> **Tarefas a fazer**
A: Imprima, sem nenhuma alteração, a parte do trecho que começa com as palavras que contêm "Se o golpe passar, banalizando" e termina com "Palácio do Planalto.".
B: Traduza para o inglês esta frase do trecho: "O voto popular manteria sua centralidade para se chegar ao poder, mas se tornaria praticamente irrelevante para a sua manutenção."
C: Responda com base no trecho:
(i) Segundo o trecho, por qual espada o nosso presidencialismo ficaria sempre ameaçado?
(ii) Como o trecho qualifica Dilma Rousseff?
(iii) Com que frequência o voto popular se tornaria mera exigência formal a ser cumprida?

> **Trecho**
Se o golpe passar, banalizando o impeachment, parece óbvio que as maiorias parlamentares circunstanciais poderiam se sobrepor sempre às maiorias aferidas nas urnas. Ante qualquer crise política, ante qualquer circunstância que faça o presidente perder a sua base parlamentar, estaria montado o cenário para novo impeachment. Afinal, escusas jurídicas, tecnicalidades jurídicas, sempre podem ser facilmente arrumadas. Se arrumaram contra Dilma Rousseff, uma presidenta pessoal e administrativamente honesta, poderão, no futuro, arrumar contra qualquer um que esteja ocupando o Palácio do Planalto.

 

Se o golpe passar, o nosso presidencialismo ficaria sempre ameaçado pela espada de Dâmocles de uma espécie de “parlamentarismo de bananas”. Mais do que nunca, a governabilidade estaria totalmente condicionada à articulação de interesses muitas vezes fisiológicos no parlamento. O voto popular manteria sua centralidade para se chegar ao poder, mas se tornaria praticamente irrelevante para a sua manutenção. Não haveria mais, de fato, um mandato popular, mas um “mandato parlamentar” que o presidente teria de manter e obedecer para permanecer no poder.

 

Nosso regime se tornaria um parlamentarismo disfarçado, nosso presidente uma espécie de primeiro-ministro circunstancial e o voto popular se converteria em mera exigência formal a ser cumprida a cada 4 anos.

 

Em outras palavras, os conhecidos males do nosso “presidencialismo de coalizão” seriam grotescamente ampliados, com sérias repercussões na representatividade democrática e na governabilidade.

> **Dados disponíveis**

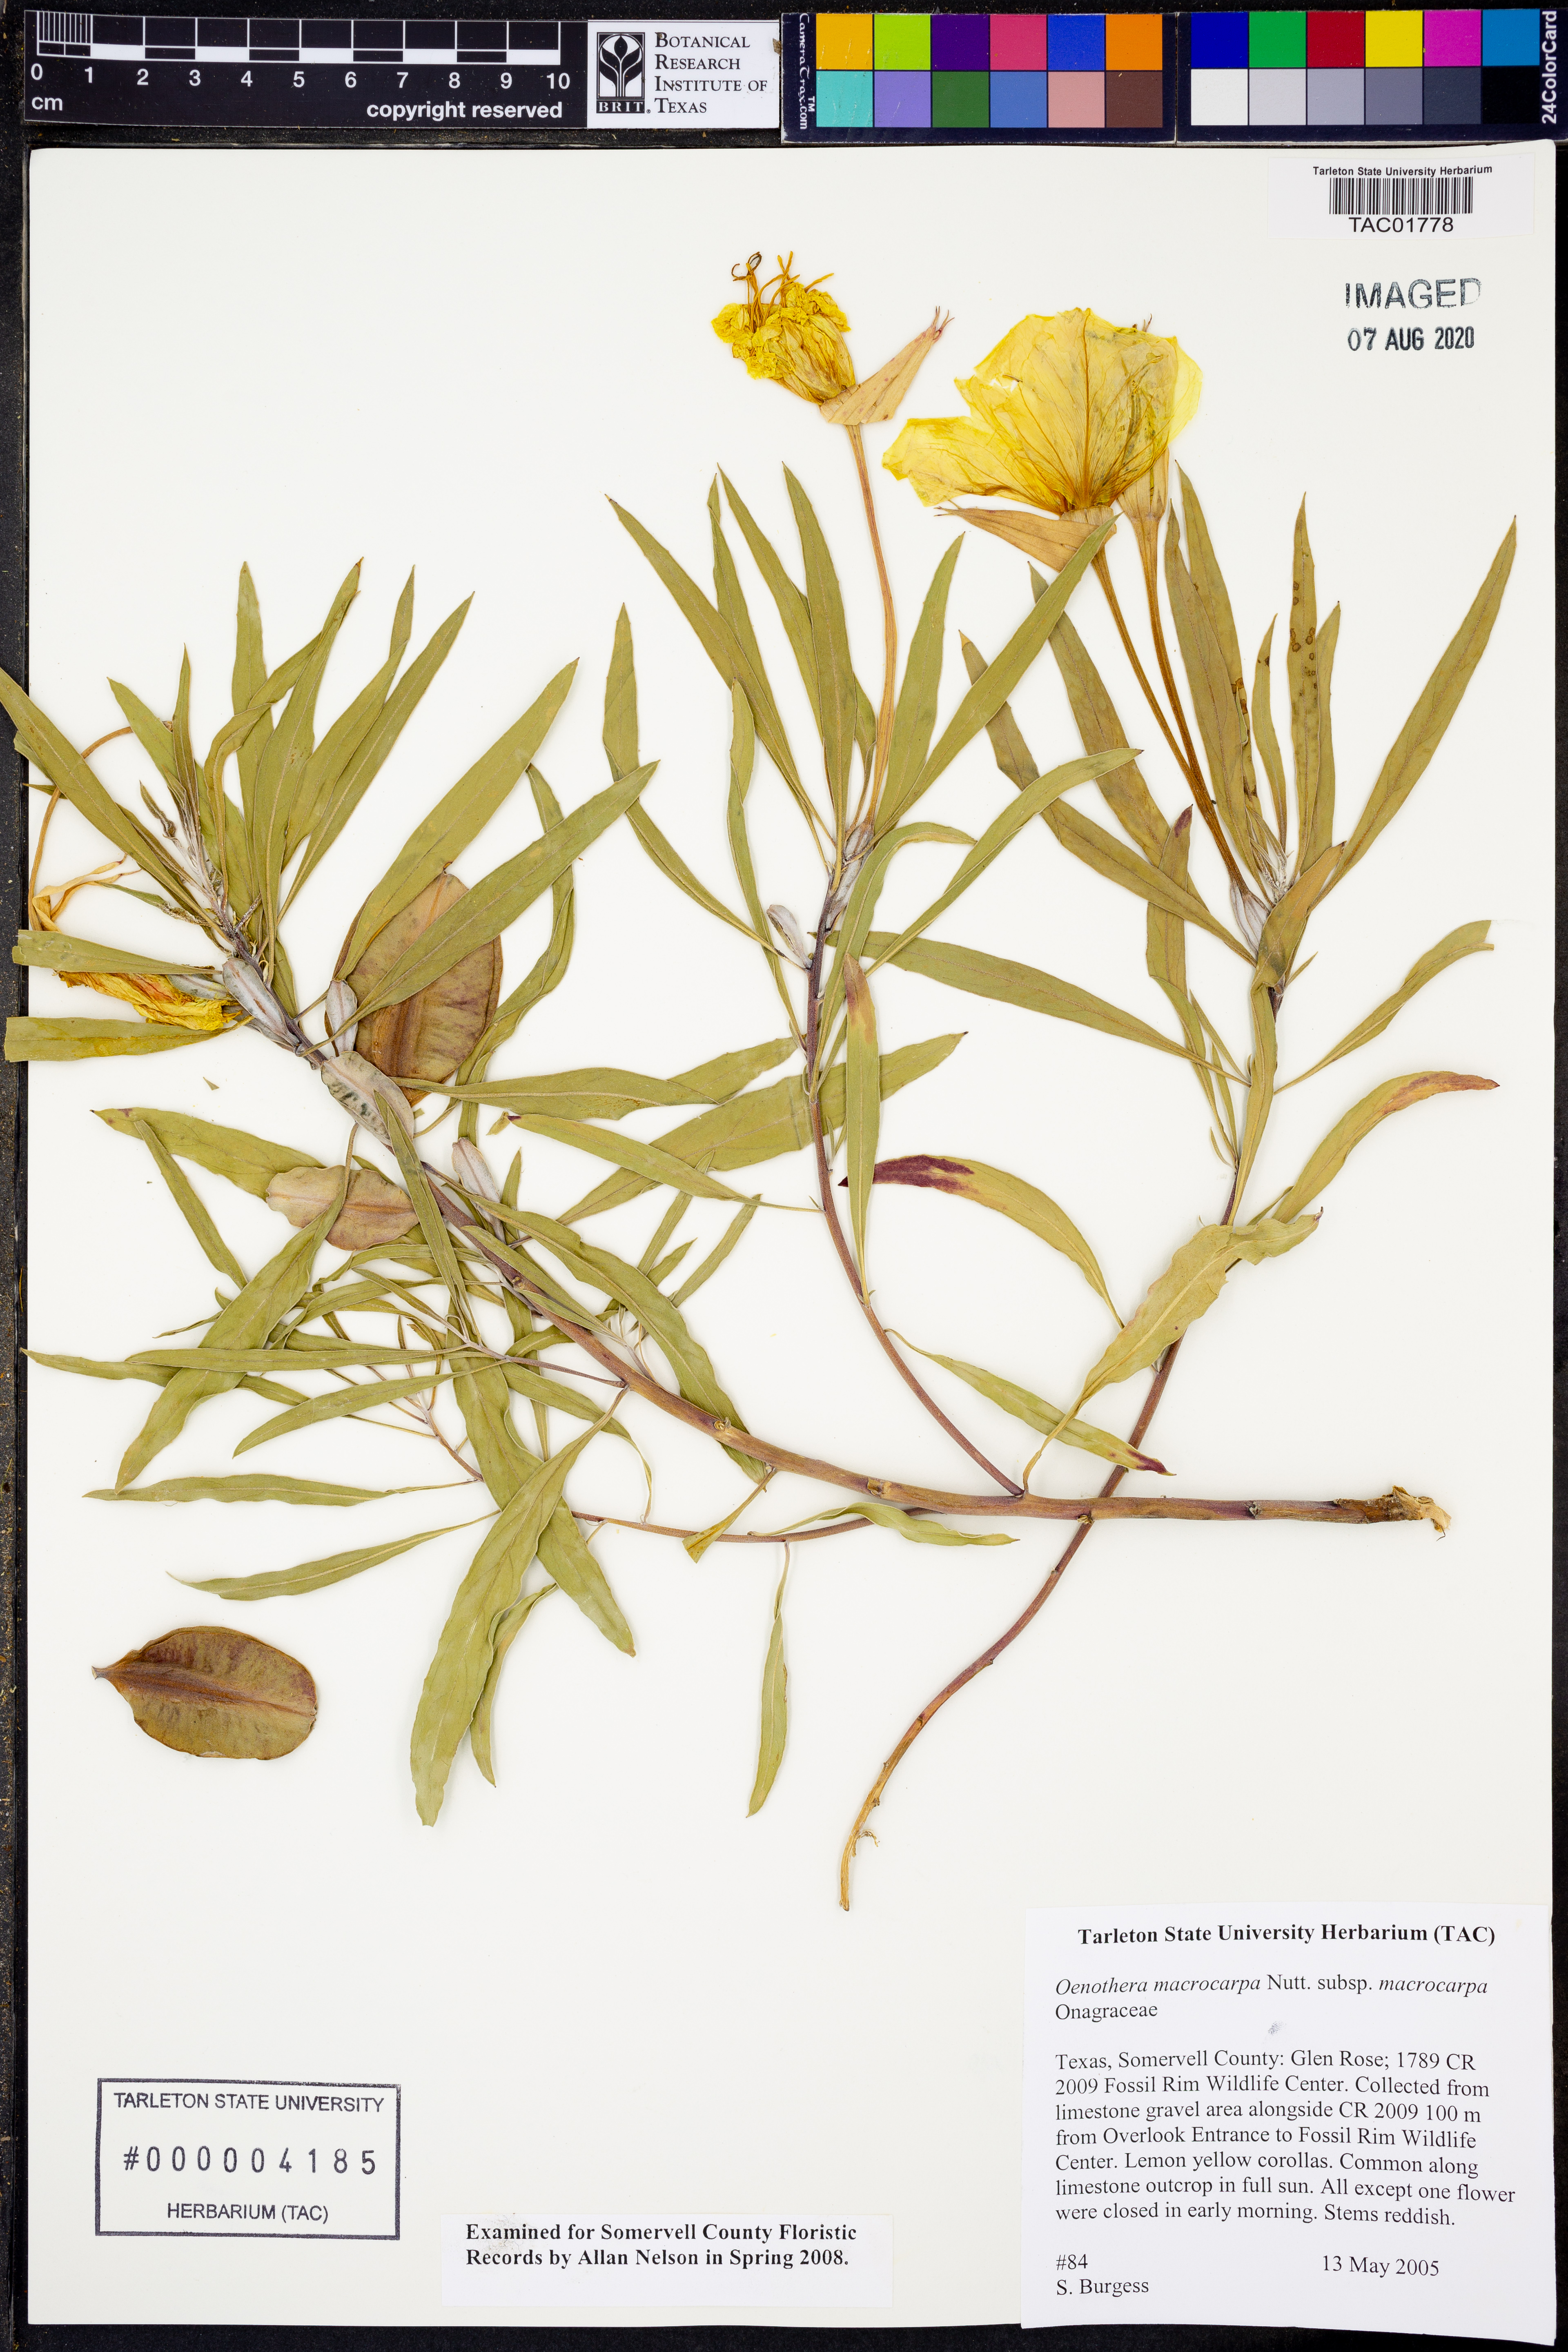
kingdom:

> **Resultados finais**
A:
Se o golpe passar, banalizando o impeachment, parece óbvio que as maiorias parlamentares circunstanciais poderiam se sobrepor sempre às maiorias aferidas nas urnas. Ante qualquer crise política, ante qualquer circunstância que faça o presidente perder a sua base parlamentar, estaria montado o cenário para novo impeachment. Afinal, escusas jurídicas, tecnicalidades jurídicas, sempre podem ser facilmente arrumadas. Se arrumaram contra Dilma Rousseff, uma presidenta pessoal e administrativamente honesta, poderão, no futuro, arrumar contra qualquer um que esteja ocupando o Palácio do Planalto.

B: The popular vote would keep its central role in reaching power, but it would become practically irrelevant to staying there.

C:
(i) Pela espada de Dâmocles de uma espécie de "parlamentarismo de bananas".
(ii) Como uma presidenta pessoal e administrativamente honesta.
(iii) A cada 4 anos.